_WORK TASK_
Without including any images, reproduce each entry exactly.

_SOURCE DATA_
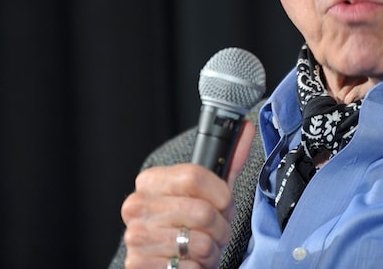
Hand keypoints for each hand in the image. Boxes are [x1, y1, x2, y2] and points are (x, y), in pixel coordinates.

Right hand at [120, 121, 254, 267]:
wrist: (167, 265)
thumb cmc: (190, 228)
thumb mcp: (209, 194)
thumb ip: (228, 162)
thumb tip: (247, 128)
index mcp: (150, 181)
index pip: (194, 176)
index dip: (220, 196)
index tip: (224, 205)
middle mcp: (136, 206)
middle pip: (202, 212)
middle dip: (220, 228)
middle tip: (215, 233)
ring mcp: (135, 237)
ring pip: (199, 243)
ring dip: (210, 251)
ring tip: (201, 250)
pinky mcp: (137, 266)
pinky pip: (188, 268)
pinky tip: (188, 264)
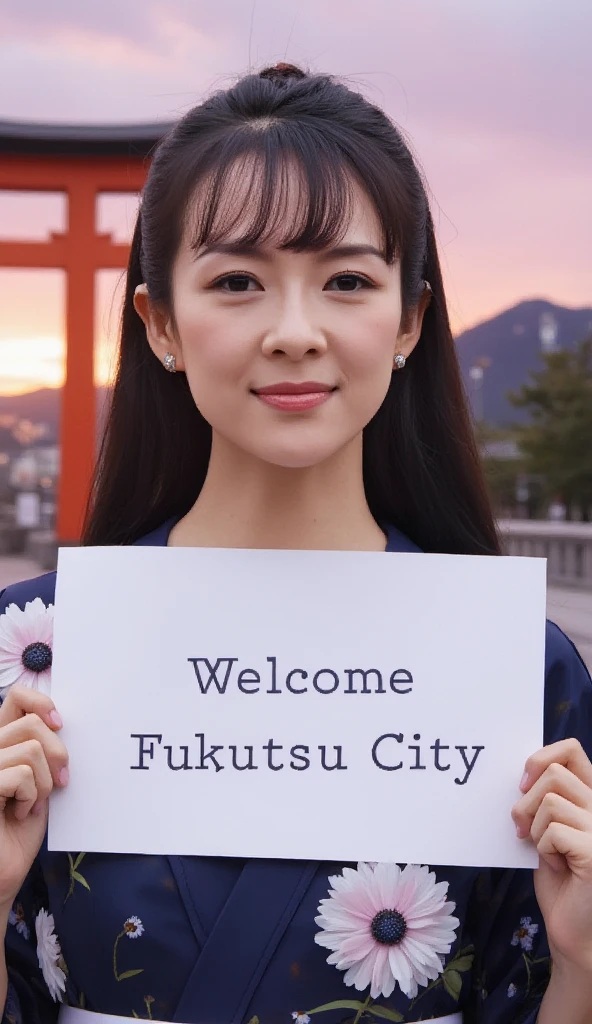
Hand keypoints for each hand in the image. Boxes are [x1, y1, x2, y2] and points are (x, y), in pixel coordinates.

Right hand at [0, 686, 67, 914]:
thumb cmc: (20, 829)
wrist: (3, 873)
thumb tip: (62, 722)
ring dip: (43, 783)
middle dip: (56, 754)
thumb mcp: (39, 780)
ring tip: (31, 804)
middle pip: (31, 723)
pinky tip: (18, 815)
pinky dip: (30, 797)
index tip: (60, 724)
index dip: (41, 702)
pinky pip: (20, 775)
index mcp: (0, 743)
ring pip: (30, 749)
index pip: (16, 697)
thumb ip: (43, 750)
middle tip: (59, 783)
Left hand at [512, 738, 591, 971]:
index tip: (522, 784)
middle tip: (522, 828)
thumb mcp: (548, 828)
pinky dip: (544, 849)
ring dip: (535, 829)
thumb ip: (544, 799)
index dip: (541, 758)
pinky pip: (553, 831)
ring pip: (551, 801)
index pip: (571, 750)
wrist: (574, 930)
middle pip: (553, 773)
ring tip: (546, 851)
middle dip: (526, 801)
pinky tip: (558, 866)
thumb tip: (522, 773)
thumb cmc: (560, 878)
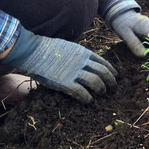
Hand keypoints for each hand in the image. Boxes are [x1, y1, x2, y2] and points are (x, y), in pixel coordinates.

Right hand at [1, 28, 116, 103]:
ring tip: (102, 93)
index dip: (111, 70)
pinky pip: (82, 92)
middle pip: (103, 72)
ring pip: (96, 82)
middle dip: (111, 80)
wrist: (33, 51)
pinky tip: (89, 101)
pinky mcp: (65, 82)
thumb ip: (79, 54)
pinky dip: (88, 98)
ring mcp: (74, 72)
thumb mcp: (69, 47)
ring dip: (101, 89)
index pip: (103, 62)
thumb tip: (86, 61)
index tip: (116, 76)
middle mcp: (82, 61)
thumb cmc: (48, 49)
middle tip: (113, 87)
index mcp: (83, 52)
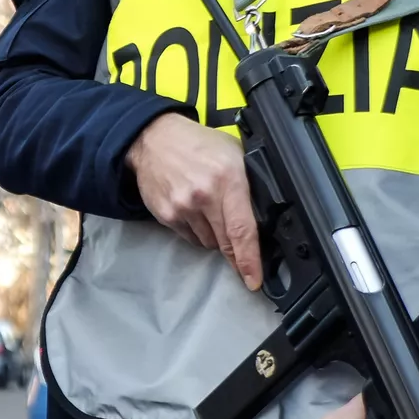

_RESULT OF THIS EXERCISE_
Hand keypoints for each hand in the image. Boxes are [x1, y1, x2, y2] and points are (x, y), in pixel coordinates.

Right hand at [120, 121, 254, 267]:
wrist: (167, 265)
thumb cmc: (190, 228)
thumb mcp: (209, 194)
thumb ip: (228, 162)
thumb tip: (247, 128)
index mcp: (150, 181)
index pip: (194, 176)
index dip: (220, 196)
index tip: (224, 205)
middle mcp: (136, 206)
middle pip: (202, 212)
middle dip: (220, 228)
middle tip: (215, 233)
ring mcp: (135, 237)
ring pip: (199, 243)
ring dip: (210, 251)
ring tip: (201, 250)
pinky mcp: (137, 266)
pinky pip: (188, 268)
pinky tip: (188, 264)
Hand keypoints for each hand in the image. Boxes are [x1, y1, x2, y2] and points are (x, y), in pixel coordinates.

Right hand at [0, 686, 67, 914]:
thumb cmc: (20, 829)
wrist: (3, 873)
thumb tip: (62, 722)
ring dip: (43, 783)
middle dip: (56, 754)
thumb mcp: (39, 780)
ring tip: (31, 804)
middle pip: (31, 723)
pinky tip: (18, 815)
pinky dip: (30, 797)
index tip: (60, 724)
index dip: (41, 702)
pinky pip: (20, 775)
index mcp: (0, 743)
ring pip: (30, 749)
index pip: (16, 697)
thumb ip: (43, 750)
middle tip: (59, 783)
Left hand at [512, 738, 591, 971]:
index tip: (522, 784)
middle tip: (522, 828)
thumb mcp: (548, 828)
pinky dip: (544, 849)
ring dip: (535, 829)
thumb ip: (544, 799)
index dip: (541, 758)
pinky pip: (553, 831)
ring pip: (551, 801)
index pip: (571, 750)
wrist: (574, 930)
middle pip: (553, 773)
ring tip: (546, 851)
middle dip: (526, 801)
pinky tip: (558, 866)
thumb tip: (522, 773)
thumb cmc: (560, 878)
Hand keypoints for each hand in the image. Boxes are [x1, y1, x2, y2] and points are (x, y), in pixel coordinates.

Right hand at [1, 28, 116, 103]:
ring tip: (102, 93)
index dip: (111, 70)
pinky pip: (82, 92)
middle pip: (103, 72)
ring pip: (96, 82)
middle dip: (111, 80)
wrist: (33, 51)
pinky tip: (89, 101)
pinky mcp: (65, 82)
thumb ip: (79, 54)
pinky dip: (88, 98)
ring mcp: (74, 72)
thumb mcp: (69, 47)
ring dip: (101, 89)
index pip: (103, 62)
thumb tip: (86, 61)
index tip: (116, 76)
middle mcp: (82, 61)
thumb cmc: (48, 49)
middle tip: (113, 87)
index mcp: (83, 52)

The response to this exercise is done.